Council: Foreign minister Damcho Dorji yesterday spent one and a half hours in the National Council session explaining the merits of the Bangladesh, Bhutan, India and Nepal (BBIN) trade agreement, but to no avail. The House rejected the agreement.

There were two separate reports on each councillor’s desk based on which they had to decide either for or against the agreement: one from the government and the other from the NC’s legislative committee. The government’s report argued in favour of the agreement, while the committee’s report called for voting against it.

Trongsa’s NC member Tharchen proposed for ratifying the agreement, saying that the agreement provides protection for Bhutanese transport operators. He said there was no concrete basis for the committee’s conclusions and that he could not base his decision on them.

Tharchen argued the House should take into consideration the government’s statement and support the agreement. “We should take into consideration Lyonpo’s (Damcho Dorji) statement as it’s a government statement,” he said.

However, the agreement received only five votes in favour, while 13 voted “No”. It was just the number of “Yes” votes required to pass the agreement. Five abstained from voting.

Chairman of the legislative committee Sonam Wangchuk said the demerits of the agreement outweigh the benefits. The committee also found the agreement in conflict with national laws such as the immigration Act.

Sonam Wangchuk reported that the agreement could affect the country’s culture, religion and economy and even pose security risks. “There is a risk that a lot of people would enter Bhutan and we would not know what purposes some of them come for,” he said.
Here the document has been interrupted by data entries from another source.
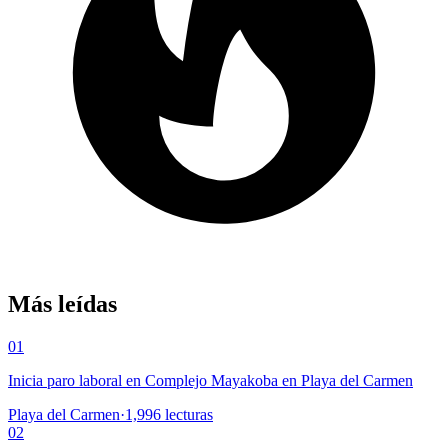
Más leídas
01
Inicia paro laboral en Complejo Mayakoba en Playa del Carmen
Playa del Carmen
·
1,996
lecturas
02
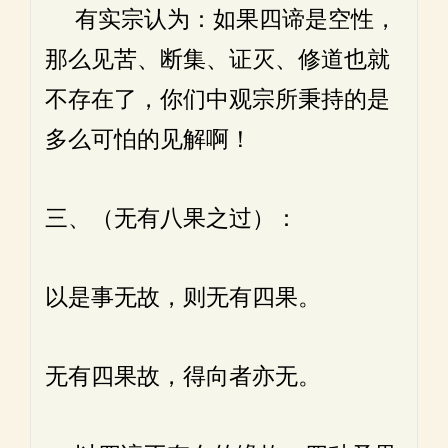
有实宗认为：如果四谛是空性，
那么见苦、断集、证灭、修道也就
不存在了，你们中观宗所秉持的是
多么可怕的见解啊！
三、（无有八果之过）：
以是事无故，则无有四果。
无有四果故，得向者亦无。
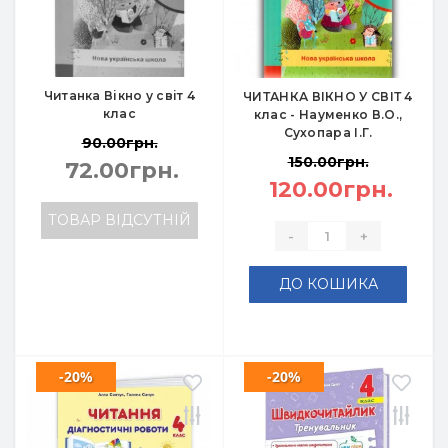
Читанка Вікно у світ 4
ЧИТАНКА ВІКНО У СВІТ 4
клас
клас - Науменко В.О.,
Сухопара І.Г.
90.00грн.
150.00грн.
72.00грн.
120.00грн.
ТОВАР ВІДСУТНІЙ
-
+
ДО КОШИКА
-20%
-20%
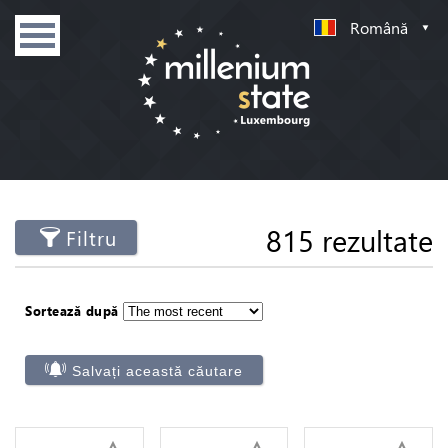
Română
815 rezultate
Filtru
Sortează după
Salvați această căutare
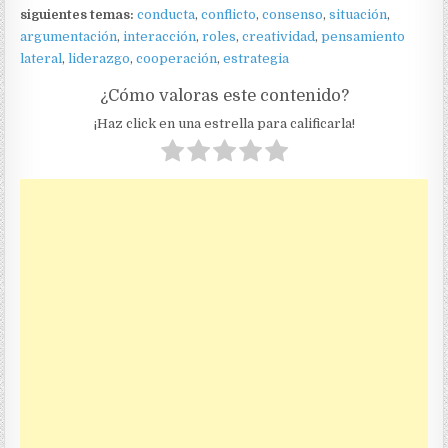
siguientes temas:
conducta
,
conflicto
,
consenso
,
situación
,
argumentación
,
interacción
,
roles
,
creatividad
,
pensamiento
lateral
,
liderazgo
,
cooperación
,
estrategia
¿Cómo valoras este contenido?
¡Haz click en una estrella para calificarla!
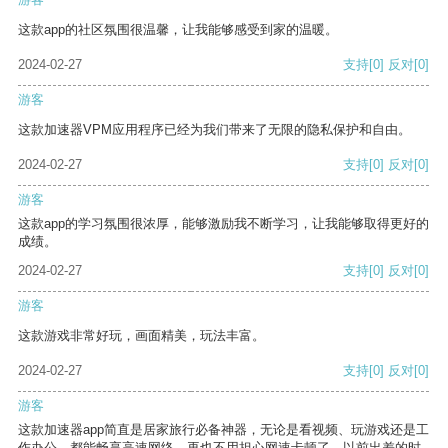
这款app的社区氛围很温馨，让我能够感受到家的温暖。
2024-02-27
支持
[0]
反对
[0]
游客
这款加速器VPM应用程序已经为我们带来了无限的隐私保护和自由。
2024-02-27
支持
[0]
反对
[0]
游客
这款app的学习氛围很浓厚，能够激励我不断学习，让我能够取得更好的
成绩。
2024-02-27
支持
[0]
反对
[0]
游客
这款游戏非常好玩，画面精美，玩法丰富。
2024-02-27
支持
[0]
反对
[0]
游客
这款加速器app简直是居家旅行必备神器，无论是看视频、玩游戏还是工
作办公，都能畅享高速网络，再也不用担心网速卡顿了。以前出差的时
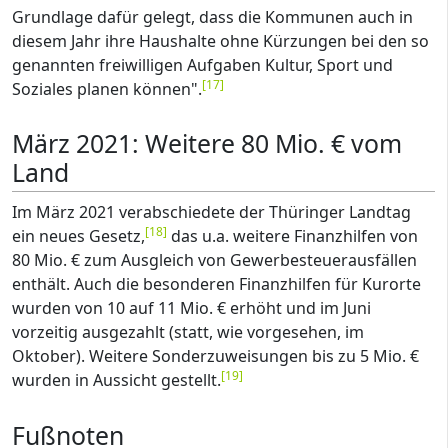
Grundlage dafür gelegt, dass die Kommunen auch in
diesem Jahr ihre Haushalte ohne Kürzungen bei den so
genannten freiwilligen Aufgaben Kultur, Sport und
[
17
]
Soziales planen können".
März 2021: Weitere 80 Mio. € vom
Land
Im März 2021 verabschiedete der Thüringer Landtag
[
18
]
ein neues Gesetz,
das u.a. weitere Finanzhilfen von
80 Mio. € zum Ausgleich von Gewerbesteuerausfällen
enthält. Auch die besonderen Finanzhilfen für Kurorte
wurden von 10 auf 11 Mio. € erhöht und im Juni
vorzeitig ausgezahlt (statt, wie vorgesehen, im
Oktober). Weitere Sonderzuweisungen bis zu 5 Mio. €
[
19
]
wurden in Aussicht gestellt.
Fußnoten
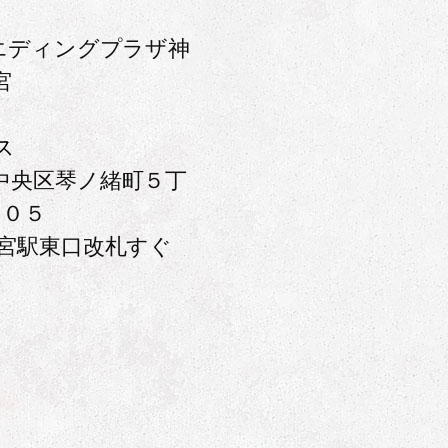
ウエディングプラザ神
宮
ス
中央区琴ノ緒町５丁
３０５
ノ宮駅東口改札すぐ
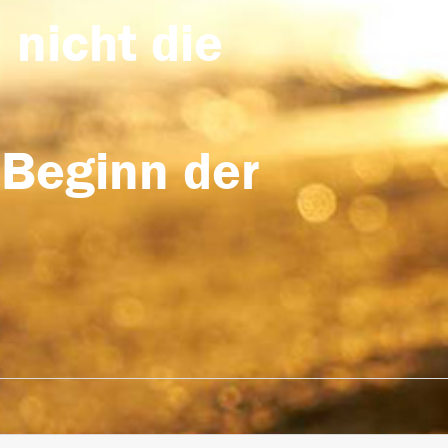
 nicht die
 Beginn der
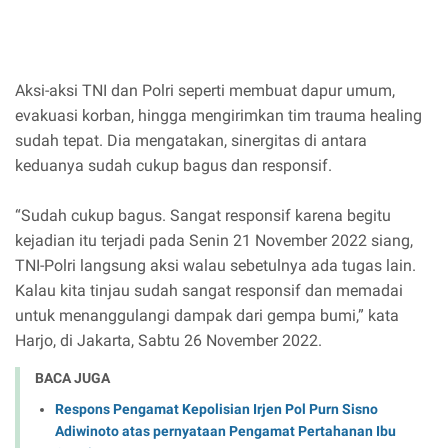
Aksi-aksi TNI dan Polri seperti membuat dapur umum,
evakuasi korban, hingga mengirimkan tim trauma healing
sudah tepat. Dia mengatakan, sinergitas di antara
keduanya sudah cukup bagus dan responsif.
“Sudah cukup bagus. Sangat responsif karena begitu
kejadian itu terjadi pada Senin 21 November 2022 siang,
TNI-Polri langsung aksi walau sebetulnya ada tugas lain.
Kalau kita tinjau sudah sangat responsif dan memadai
untuk menanggulangi dampak dari gempa bumi,” kata
Harjo, di Jakarta, Sabtu 26 November 2022.
BACA JUGA
Respons Pengamat Kepolisian Irjen Pol Purn Sisno
Adiwinoto atas pernyataan Pengamat Pertahanan Ibu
The committee also found that there are no basic infrastructures such as bridges and integrated checkpoints required for implementation of the agreement.

One of the major observations of the committee was the “principle of reciprocity” the agreement is based on. The committee could not be convinced that Bhutan would be able to ask other members to stop their vehicles at the border or take in fewer vehicles than what it would be allowed to send in their territory due to the principle of reciprocity spelt in the agreement.

Lyonpo Damcho Dorji said the concerns would be taken care of by the protocol of the agreement that is being worked out. He said the protocol would prescribe details such as how many foreign vehicles would be allowed in Bhutan during a certain period of time.

He said that the protocol would be brought as a separate bill in the Parliament. This would mean that the protocol would be a separate law that would regulate the cross-border movement of vehicles in the sub-region.

NC member from Punakha, Rinzin Dorji, said that he is in support of the agreement with certain changes. However, NC Chairperson Dasho Sonam Kinga said it is not possible for the Parliament to make changes in an agreement that is already signed by the governments.

Eminent member Dasho Tashi Wangyal had a different take on the issue. He said the agreement could affect Indo-Bhutan relations if so many vehicles come in.

He said that India faces security threats and that the implementation of the agreement would provide opportunity for militants to enter Bhutan. “We should not allow any militants to sneak into Bhutan,” he said.

He said that one of the causes of the economic problems like Rupee crunch was a result of rapid liberalisation. “We should not hurry in this case too. I’m not confident to support this agreement,” he said.

The agreement will be sent to the National Assembly with explanation for the NC’s rejection.